Nusaybinli kadınlar: Onların onbin askeri varsa bizim de onurlu direnişimiz var

09:10

Zehra Doğan/JINHA

MÊRDÎN - Yoğun saldırıların yaşandığı Nusaybin'de sıkıyönetim ilçenin tamamına yayıldı. Tarihten gelen öncü kimliği ile bu günde direnişe öncülük eden Nusaybinli kadınlar, "Onların on bin askeri varsa, bizim de onurlu direnişimiz var. Bu çocuklar dahi, toprak hasretinin ne demek olduğunu iyi biliyor. Öleceğimizi bilsek de bırakmayacağız bu kenti" diyor.

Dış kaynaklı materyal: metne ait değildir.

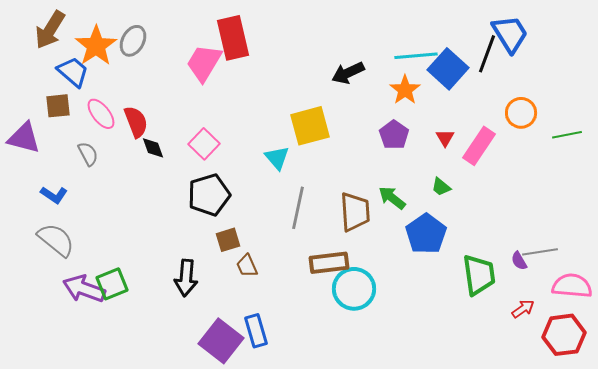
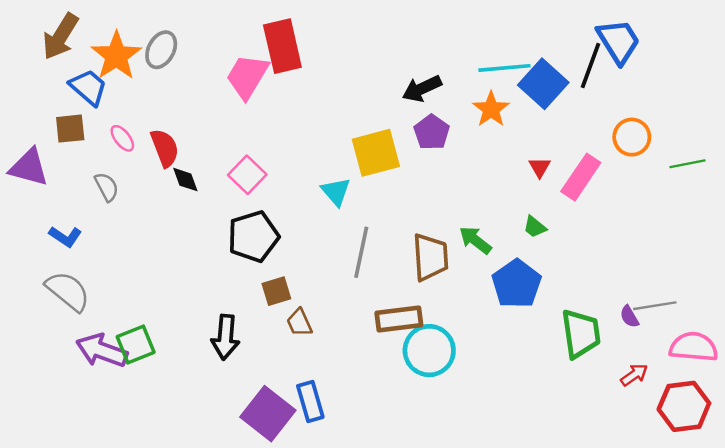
pink ellipse: (101, 114) -> (122, 138), size x0.7
purple pentagon: (394, 135) -> (432, 132), moved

Mardin'in Nusaybin ilçesinde 7'nci kez ilan edilen 'sokağa çıkma yasağı' Fırat, Dicle, Yenişehir ve Abdulkadirpaşa mahallelerinde yoğun saldırılarla sürüyordu. 8. gün ise sıkıyönetim ilçenin geneline yayıldı. İlk günden bu yana sokakları terk etmeyen kadınlar ise direniş zılgıtlarıyla savaş politikalarına karşı ön saflarda yer almaya devam ediyor.

Nusaybin, Cizre, Silopi, Dargeçit ve Sur direnişinin tüm kentlere yayılması gerektiğini kaydeden kadınlar, ancak bu şekilde savaşın son bulacağını vurguladı. Fırat Mahallesi'nde yaşayan Kader Ardahan, "Onların 10 bin askerine karşı, bizim büyük halk direnişimiz var. Türkiye ayağa kalkın ve bu onurlu mücadeleyi selamlayın" çağrısında bulundu.

'Topraklarımızı terk etmeyeceğimize göre hepimizi öldürmeyi planlıyorlar'

Kader 3 çocuğunun mahallede olduğunu ifade ederek, "Çocuklarımız burada savaşın içindeyken, topraklarımızı bırakmak onursuzluktur. Nusaybin halkı kepenklerini açmayarak, bu halkın bir bütün olduğunun örneğini gösteriyor. Ama sadece bu kadarı yetmez, eğer bir halk direnişi olması gerekiyorsa bunun tüm mahallede, ilçede ve kentlerde olması gerekiyor. Türkiye halkları ayağa kalkıp, Kürdistan'ı selamlamalı. Topraklarımızda bizi tamamen bitirmeye çalışıyorlar, hiç bir yere gitmeyeceğimize göre hepimizi öldürmeyi planlıyorlar. Bunun olmaması için Türkiye halkının tepkisi büyük olmalı" diye konuştu.

'Anneler haklı mücadeleyi duyurdu'

"Bu topraklarda olduğumuz sürece varız, gidersek zaten yok olmuşuz demektir" diyen Emine Ercik ise çocukların güzel bir dünyada yaşaması için özellikle annelerin mücadele etmesi gerektiğini kaydetti. Emine, "Biz anneler olmasaydık şimdi tüm Kürtler terörist sayılırdı. Bizim de barikatların ardından yeni bir yaşam için mücadele ettiğimizi gören halklar, 'demek ki bu halk halklı bir mücadele yürütüyor' diyor. Biz anneler daha fazlasını başarabiliriz, yeter ki topraklarımızı terk etmeyelim" vurgusunu yaptı.

'Çocuklar mahallelerini terk etmek istemiyor'

5 çocuk annesi Zadina Bayın ise özellikle çocukların topraklarını terk etmek istemediğini belirterek, "Bu çocuklar dahi, toprak hasretinin ne demek olduğunu iyi biliyor. Öleceğimi bilsem de bırakmayacağım bu kenti. Çocuklarımın kendi ana dilinde istediği gibi yaşamasını sağlayana kadar iyi bir yaşam için mücadele edeceğim" dedi.